Das war bislang schwer zu beurteilen. In Haithabu gab es aufgrund fehlender Funde einen „luftleeren Raum“ zwischen 1000 und 1066. Doch dieser kann jetzt durch die Forschung der letzten Jahre gefüllt werden, nachdem die Erdoberfläche mit modernen Metalldetektoren untersucht worden ist. Auf einmal fand man Münzen und Keramik aus der ersten Hälfte des 11. Jahrhunderts. Und so lautet ein Zwischenergebnis von Hilbergs Forschung, dass in Haithabu bis zu dieser Zeit noch intensiver Handel betrieben wurde, die Stadt war vielleicht angeschlagen – aber noch nicht tot: „Zum ersten Mal haben wir mit diesen Funden die Spätphase vor Augen“, freut sich Hilberg.

Im Hafen von Schleswig konnte man mithilfe der Dendrochronologie (der Altersbestimmung historischer Hölzer) dagegen jetzt feststellen, dass tatsächlich erst um das Jahr 1066 dort die Bauaktivitäten begonnen haben. Dies stützt die These, dass die verbliebenen Haithabuer Bürger erst nach Zerstörung der Stadt ans Nordufer umziehen. Womöglich auf Befehl von oben, glaubt Hilberg: „Der dänische König kassierte Zölle. Dafür musste er gewährleisten, dass der Seehandel störungsfrei funktioniert.
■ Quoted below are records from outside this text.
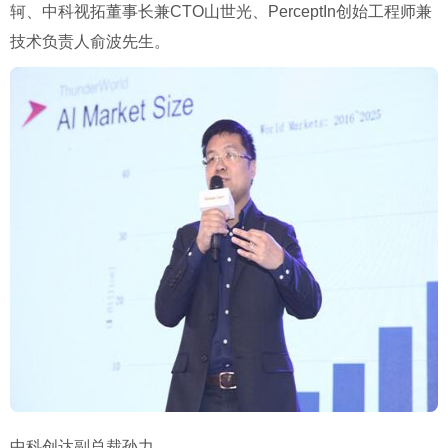
轲、中科视拓董事长兼CTO山世光、PerceptIn创始工程师兼
技术负责人俞波先生。
中科创达副总裁孙力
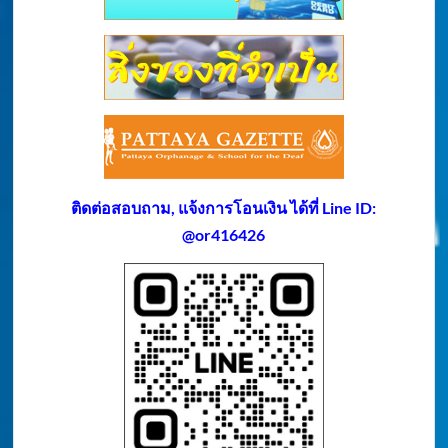
ติดต่อสอบถาม, แจ้งการโอนเงิน ได้ที่ Line ID:
@or416426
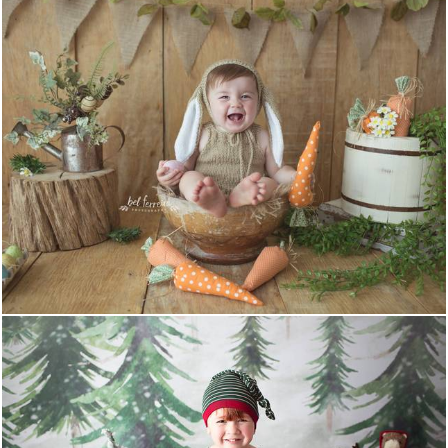
1809
0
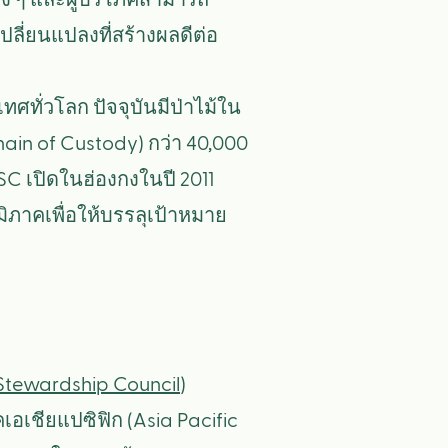
าง ๆ และผู้บริโภคสามารถ
ลี่ยนแปลงที่สร้างผลดีต่อ
ทศทั่วโลก ปัจจุบันมีป่าไม้ใน
hain of Custody) กว่า 40,000
C เปิดในฮ่องกงในปี 2011
มิภาคเพื่อให้บรรลุเป้าหมาย
 Stewardship Council
)
เอเชียแปซิฟิก (Asia Pacific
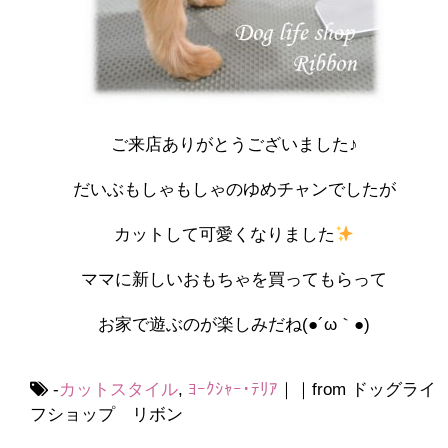
ご来店ありがとうございました♪
だいぶもしゃもしゃのゆめチャンでしたが
カットして可愛くなりました
ママに新しいおもちゃを買ってもらって
お家で遊ぶのが楽しみだね(●´ω｀●)
-
カットスタイル
,
ﾖｰｸｼｬｰ･ﾃﾘｱ
｜｜from ドッグライ
フショップ リボン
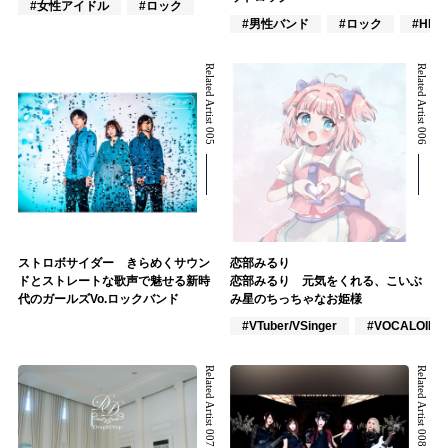
#女性アイドル
#ロック
#男性バンド
#ロック
#HR/
Related Artist 005
Related Artist 006
ストロボサイダー きらめくサウン
恋部みるり
ドとストレートな歌声で魅せる新時
恋部みるり 元気をくれる、こいぶ
代のガールズVo.ロックバンド
み星のちっちゃなお姫様
#VTuber/VSinger
#VOCALOID
Related Artist 007
Related Artist 008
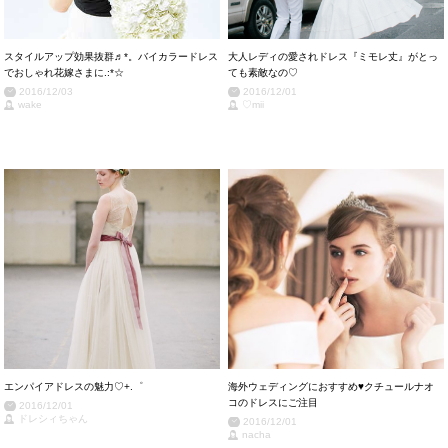
スタイルアップ効果抜群♬*。バイカラードレス
大人レディの愛されドレス『ミモレ丈』がとっ
でおしゃれ花嫁さまに.:*☆
ても素敵なの♡
2016/12/03
2016/12/01
wake
♡mii
エンパイアドレスの魅力♡+.゜
海外ウェディングにおすすめ♥クチュールナオ
コのドレスにご注目
2016/12/01
ドレシィちゃん
2016/12/01
nacha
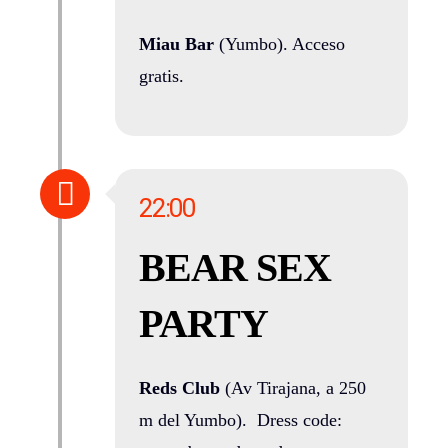
Miau Bar
(Yumbo). Acceso
gratis.
22:00
BEAR SEX
PARTY
Reds Club
(Av Tirajana, a 250
m del Yumbo). Dress code:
Dies dürfte in einem vermüllten und zerstörten Haithabu schwierig gewesen sein.“

Der Übergang scheint gelungen: Die wikingerzeitliche Siedlung Haithabu wird von der mittelalterlichen Stadt Schleswig abgelöst. 1134 entsteht dort ein Dom und 1161 eine Burg. Bis ins 13. Jahrhundert wird Schleswig eine Handelsmetropole sein – bis sich Lübeck als Herz der Hanse etabliert. Doch die Grundlagen für das Handelsimperium der Hanse – sie wurden am Südufer der Schlei gelegt, am Haddebyer Noor. Bisher wurden in Haithabu erst fünf Prozent des Stadtgebiets und 1,5 Prozent des Hafens untersucht. Die Geschichte der Wikingerstadt wird weitergeschrieben, ganz sicher.